(DATA FOR PROCESSING Opens)

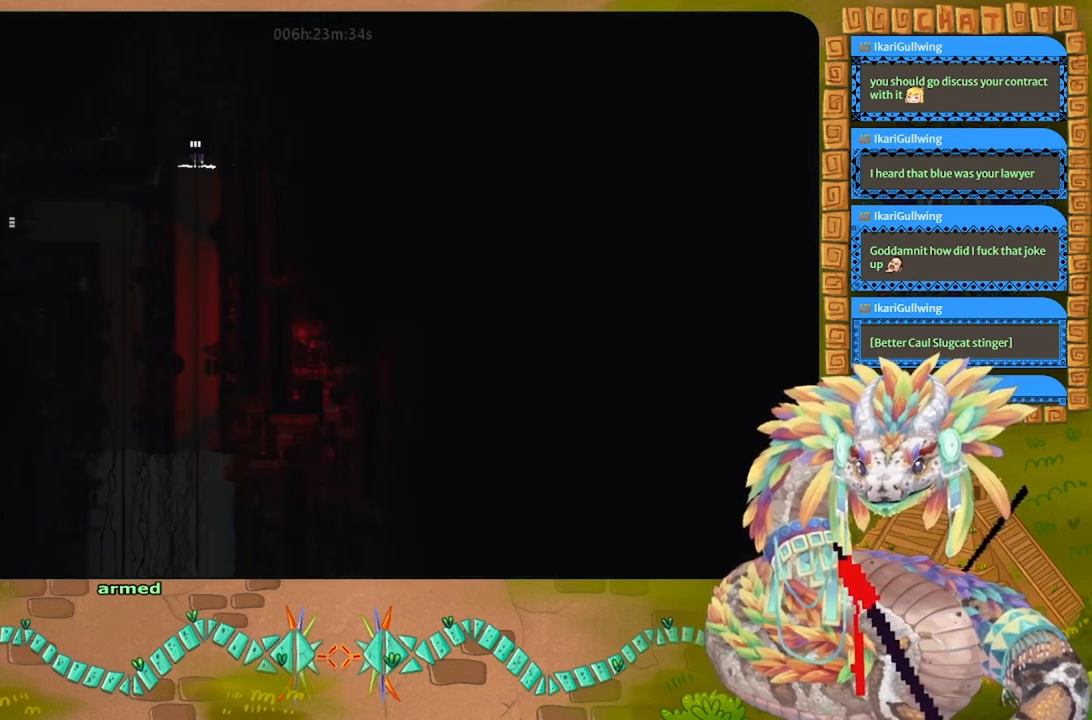
{"keys": ["up"], "events": [[167, "up", "down"]]}
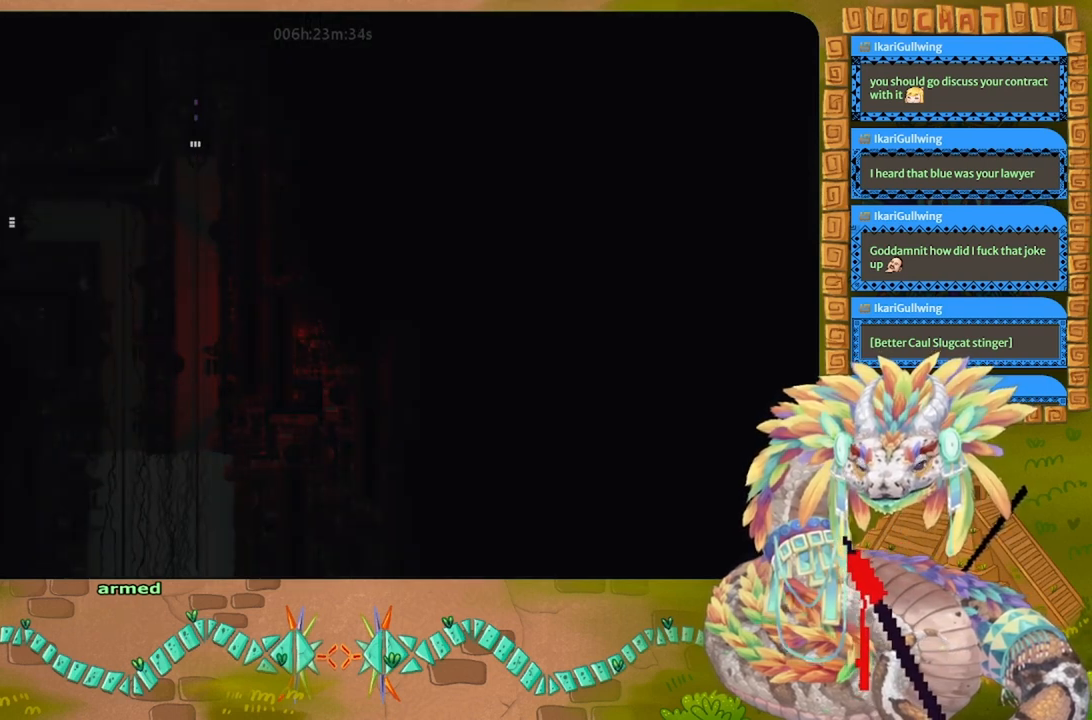
{"keys": ["up"], "events": []}
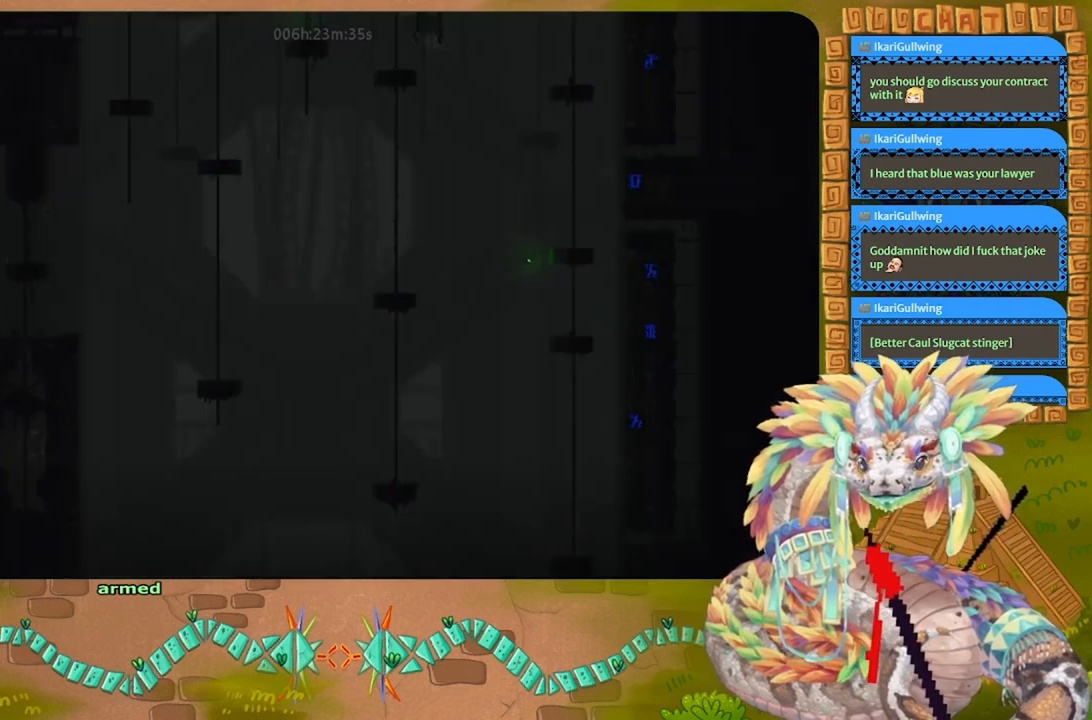
{"keys": [], "events": [[333, "up", "up"]]}
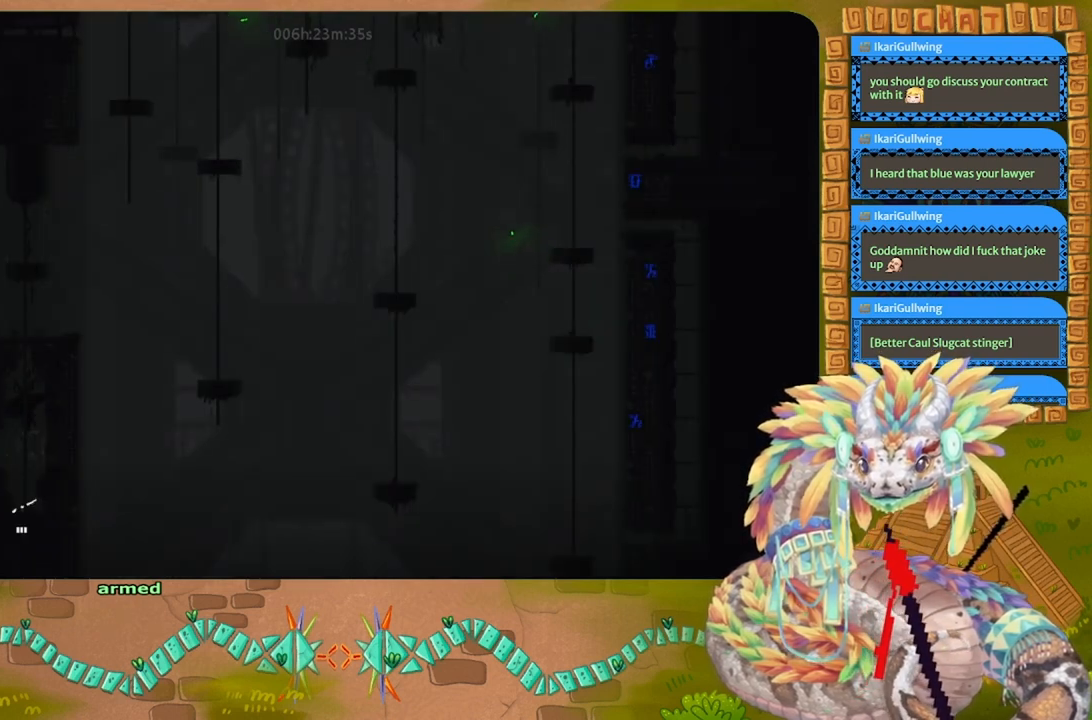
{"keys": ["up"], "events": [[500, "up", "down"]]}
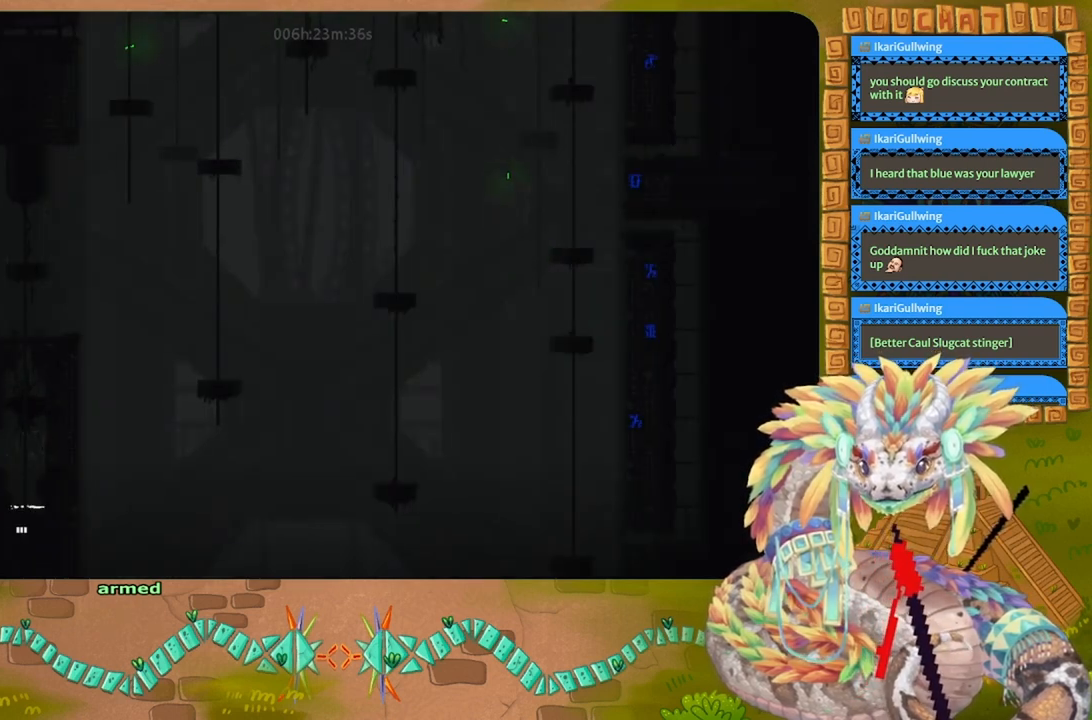
{"keys": ["down"], "events": [[133, "up", "up"], [167, "down", "down"]]}
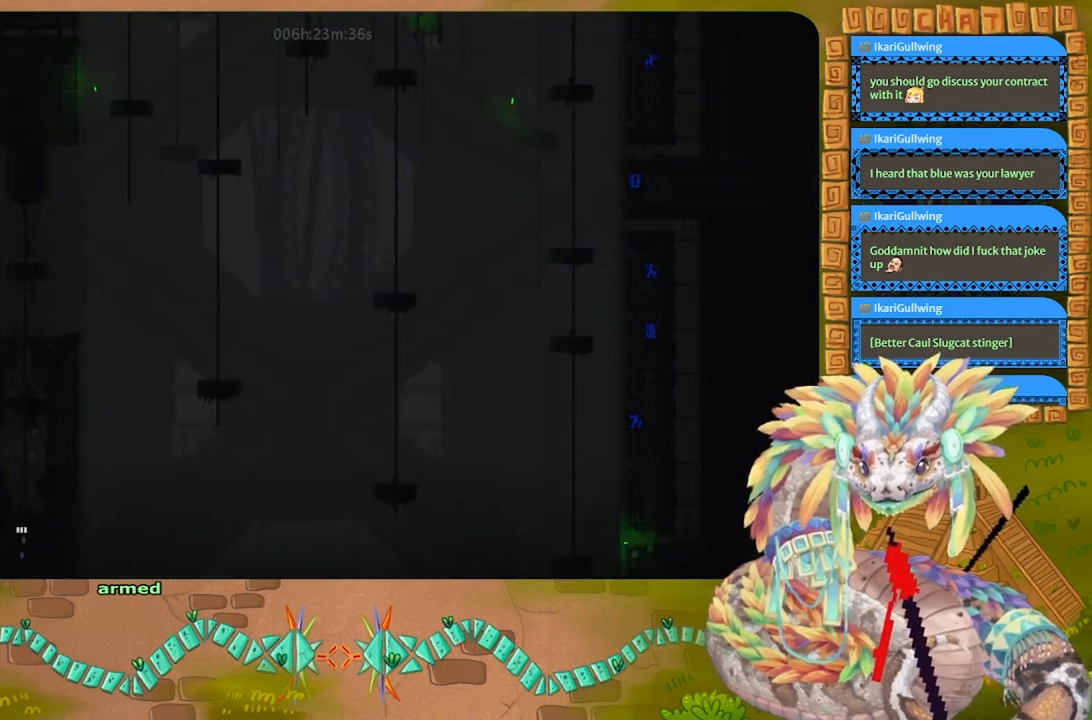
{"keys": ["down"], "events": []}
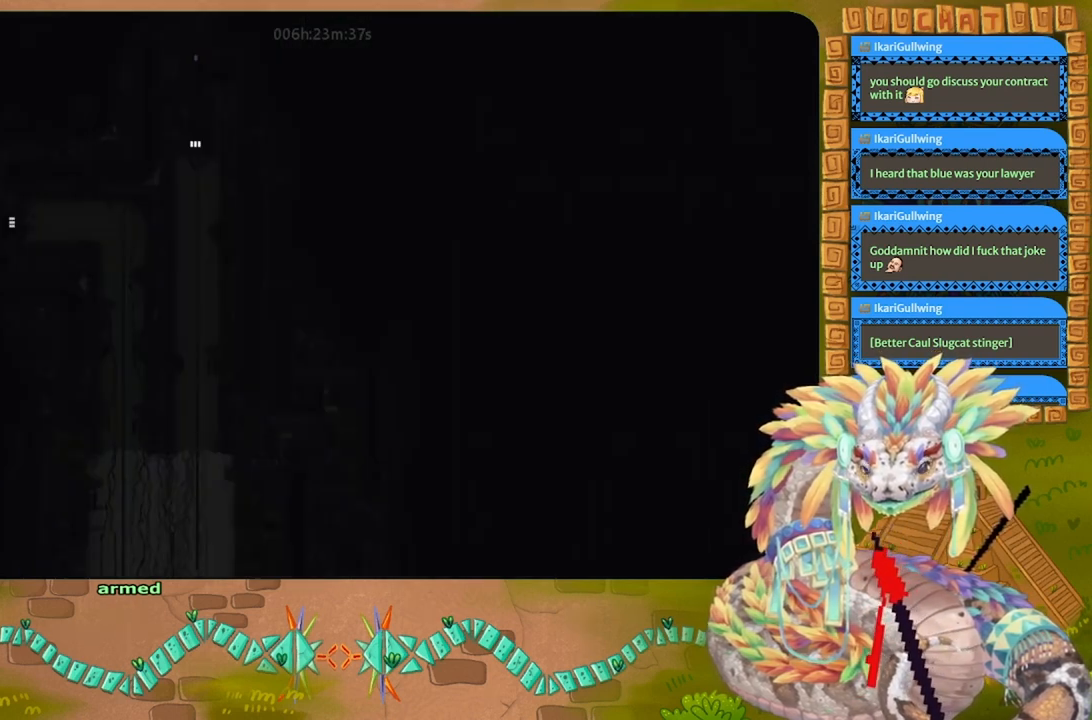
{"keys": [], "events": [[333, "down", "up"]]}
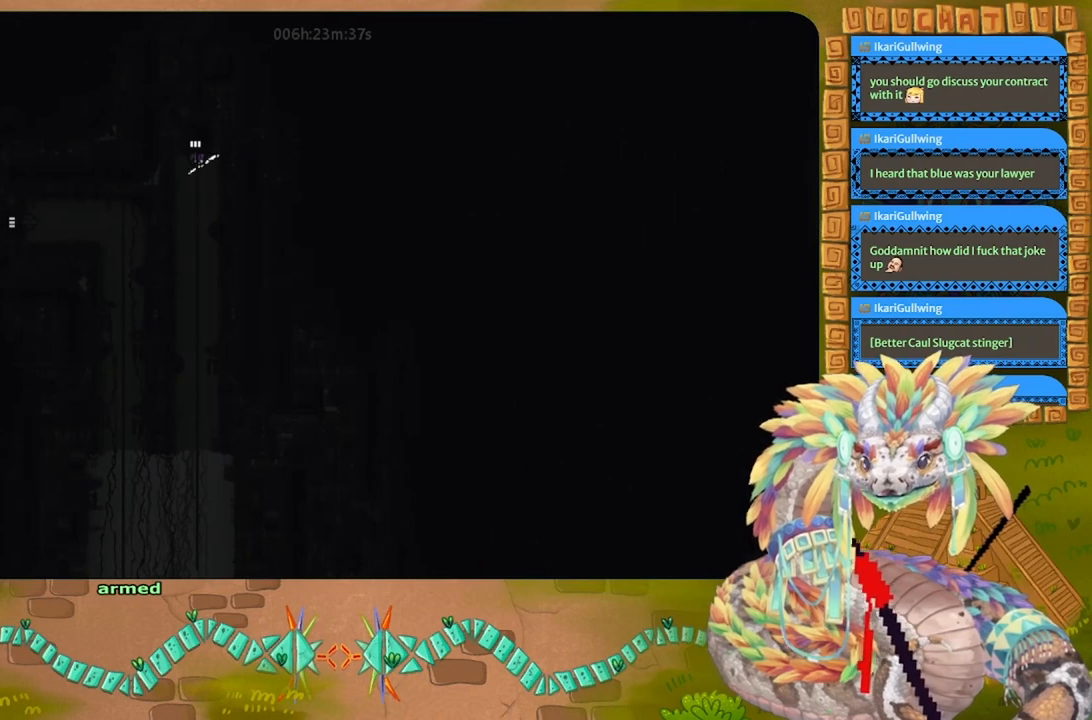
{"keys": [], "events": []}
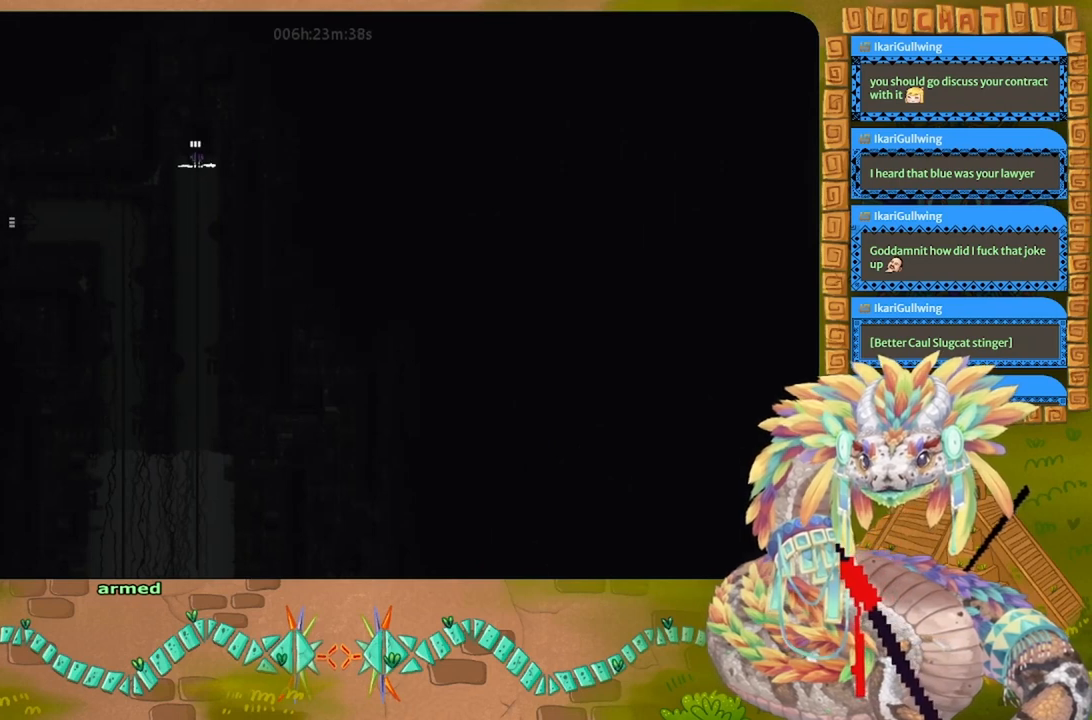
{"keys": ["up"], "events": [[300, "up", "down"]]}
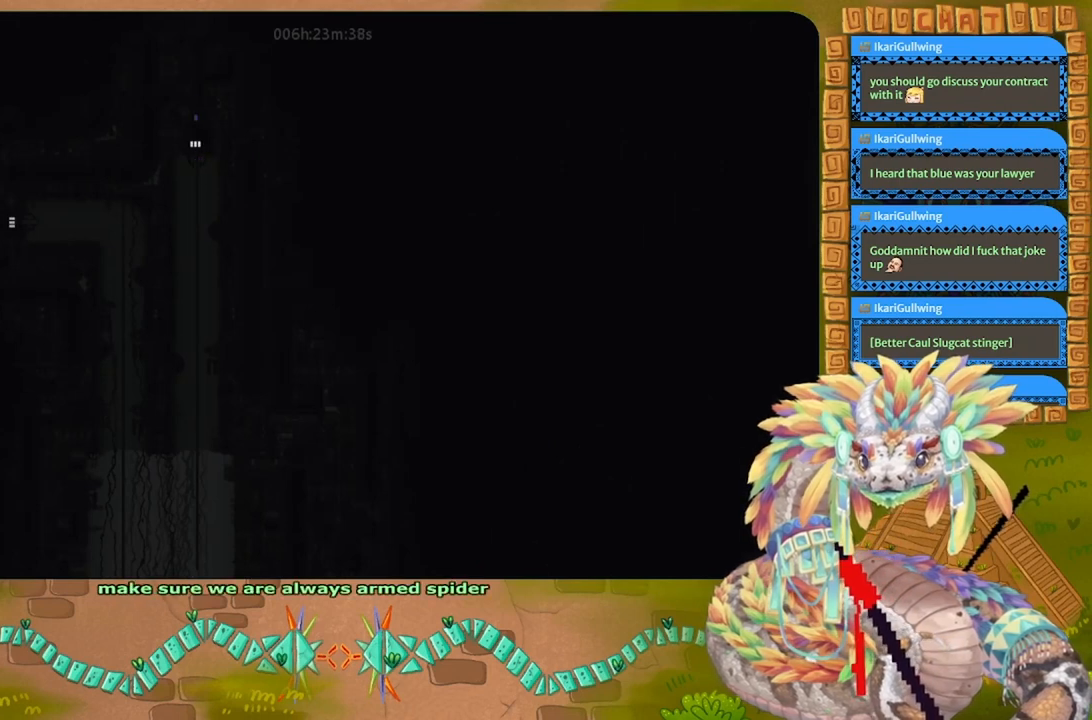
{"keys": ["up"], "events": []}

(DATA FOR PROCESSING Closes)

◆ ASSIGNMENT ◆
Word for word, repeat all of the entries above, leaving out the pictures.

◆ SOLUTION ◆
{"keys": ["up"], "events": [[167, "up", "down"]]}
{"keys": ["up"], "events": []}
{"keys": [], "events": [[333, "up", "up"]]}
{"keys": ["up"], "events": [[500, "up", "down"]]}
{"keys": ["down"], "events": [[133, "up", "up"], [167, "down", "down"]]}
{"keys": ["down"], "events": []}
{"keys": [], "events": [[333, "down", "up"]]}
{"keys": [], "events": []}
{"keys": ["up"], "events": [[300, "up", "down"]]}
{"keys": ["up"], "events": []}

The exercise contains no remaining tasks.